One of Kansas City’s preeminent racewalkers recently competed in four events over six days.

Alan Poisner, 90, who has won national and international awards and set records in several age divisions in National Senior Games, garnered a unique group of awards at the recently concluded and biannual National Senior Games in Iowa.

Over 12,000 athletes from 50 states attended the event — which took place in Des Moines and Ames — by qualifying in their home states.

From July 24 through July 29, Poisner, who lives in Overland Park, won gold medals in the 1,500-meter and 5K racewalks in Ames in the 90-94 age division, setting all-time records in both distances. He also holds the record times in the age 85-89 and age 80-84 divisions. During the same six-day period, Poisner also entered road races in Des Moines that were open to runners who had qualified by competing against other runners. Alan had qualified in the road race in Kansas by taking home a medal in the Kansas Senior Games walk events at Topeka. In Des Moines, he was the only person ewho walked both road races. In the 5K (90-94 division) he came in ahead of two runners. He earned the silver medal with a finishing time of 40 minutes, 05 seconds — the third-fastest time in nearly 40 years of these competitions for runners. The next day, he won a gold medal in the 1-mile road race, walking faster than the second-place runner.

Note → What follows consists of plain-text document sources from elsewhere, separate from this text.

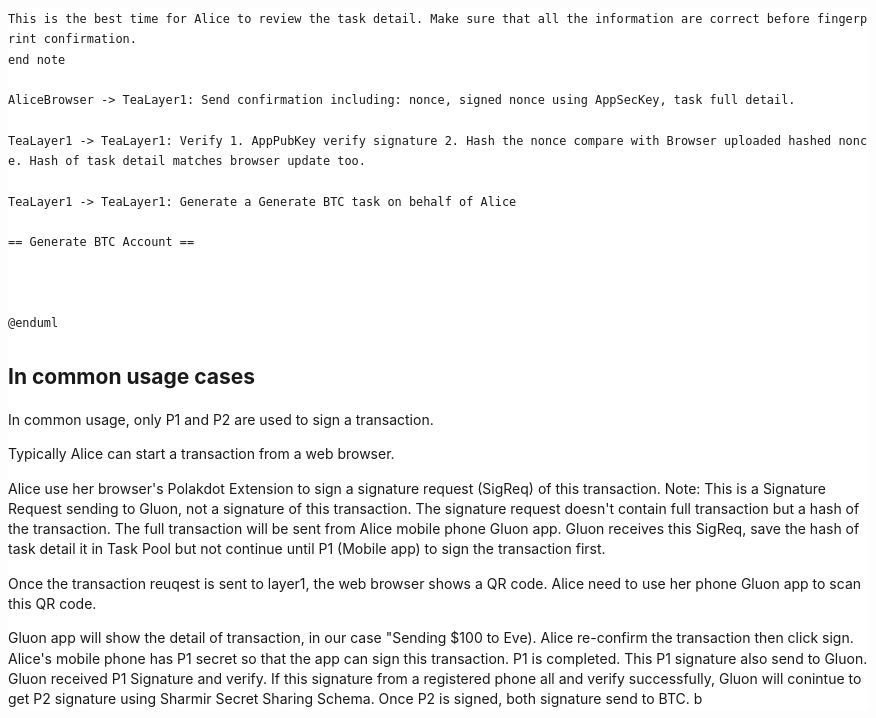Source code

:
 ```puml
This is the best time for Alice to review the task detail. Make sure that all the information are correct before fingerprint confirmation. 
end note

AliceBrowser -> TeaLayer1: Send confirmation including: nonce, signed nonce using AppSecKey, task full detail.

TeaLayer1 -> TeaLayer1: Verify 1. AppPubKey verify signature 2. Hash the nonce compare with Browser uploaded hashed nonce. Hash of task detail matches browser update too.

TeaLayer1 -> TeaLayer1: Generate a Generate BTC task on behalf of Alice

== Generate BTC Account ==



@enduml
```
## In common usage cases

In common usage, only P1 and P2 are used to sign a transaction.

Typically Alice can start a transaction from a web browser.  

Alice use her browser's Polakdot Extension to sign a signature request (SigReq) of this transaction. Note: This is a Signature Request sending to Gluon, not a signature of this transaction. The signature request doesn't contain full transaction but a hash of the transaction. The full transaction will be sent from Alice mobile phone Gluon app. Gluon receives this SigReq, save the hash of task detail it in Task Pool but not continue until P1 (Mobile app) to sign the transaction first. 

Once the transaction reuqest is sent to layer1, the web browser shows a QR code. Alice need to use her phone Gluon app to scan this QR code.

Gluon app will show the detail of transaction, in our case "Sending $100 to Eve). Alice re-confirm the transaction then click sign. Alice's mobile phone has P1 secret so that the app can sign this transaction. P1 is completed. This P1 signature also send to Gluon. Gluon received P1 Signature and verify. If this signature from a registered phone all and verify successfully, Gluon will conintue to get P2 signature using Sharmir Secret Sharing Schema. Once P2 is signed, both signature send to BTC.
b
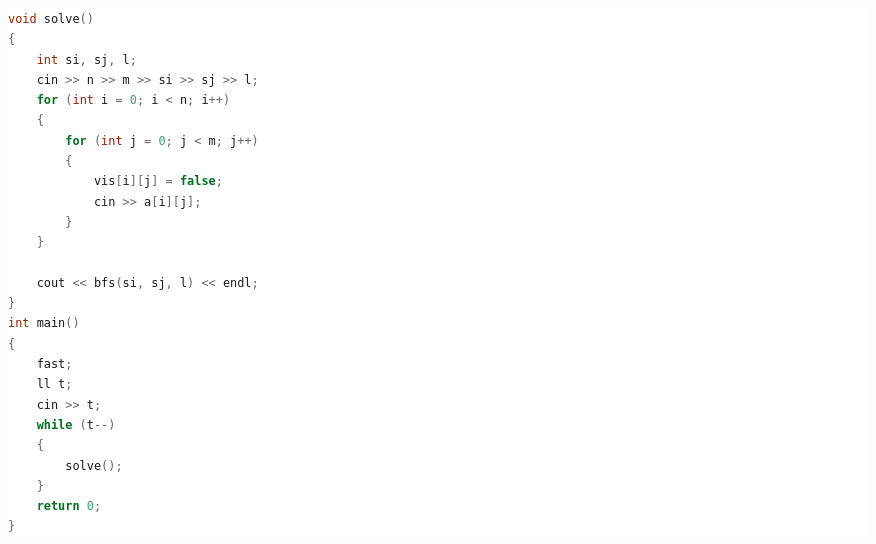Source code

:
 ```cpp
void solve()
{
    int si, sj, l;
    cin >> n >> m >> si >> sj >> l;
    for (int i = 0; i < n; i++)
    {
        for (int j = 0; j < m; j++)
        {
            vis[i][j] = false;
            cin >> a[i][j];
        }
    }

    cout << bfs(si, sj, l) << endl;
}
int main()
{
    fast;
    ll t;
    cin >> t;
    while (t--)
    {
        solve();
    }
    return 0;
}

```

Poisner — a professor emeritus at the University of Kansas Medical Center— noted “accumulating evidence that runners slow down more than walkers as they pass the 85-90 age division, probably because long-term running is harder on the body than walking, where one foot must be on the ground at all times.” This was the last year that the National Senior Games will host racewalking events. The National Senior Games will now include only power walking, a less demanding event.

Poisner said he hopes to stay healthy enough to compete in the next Senior Games (2027) and may include power walking and road races in his list of events next year.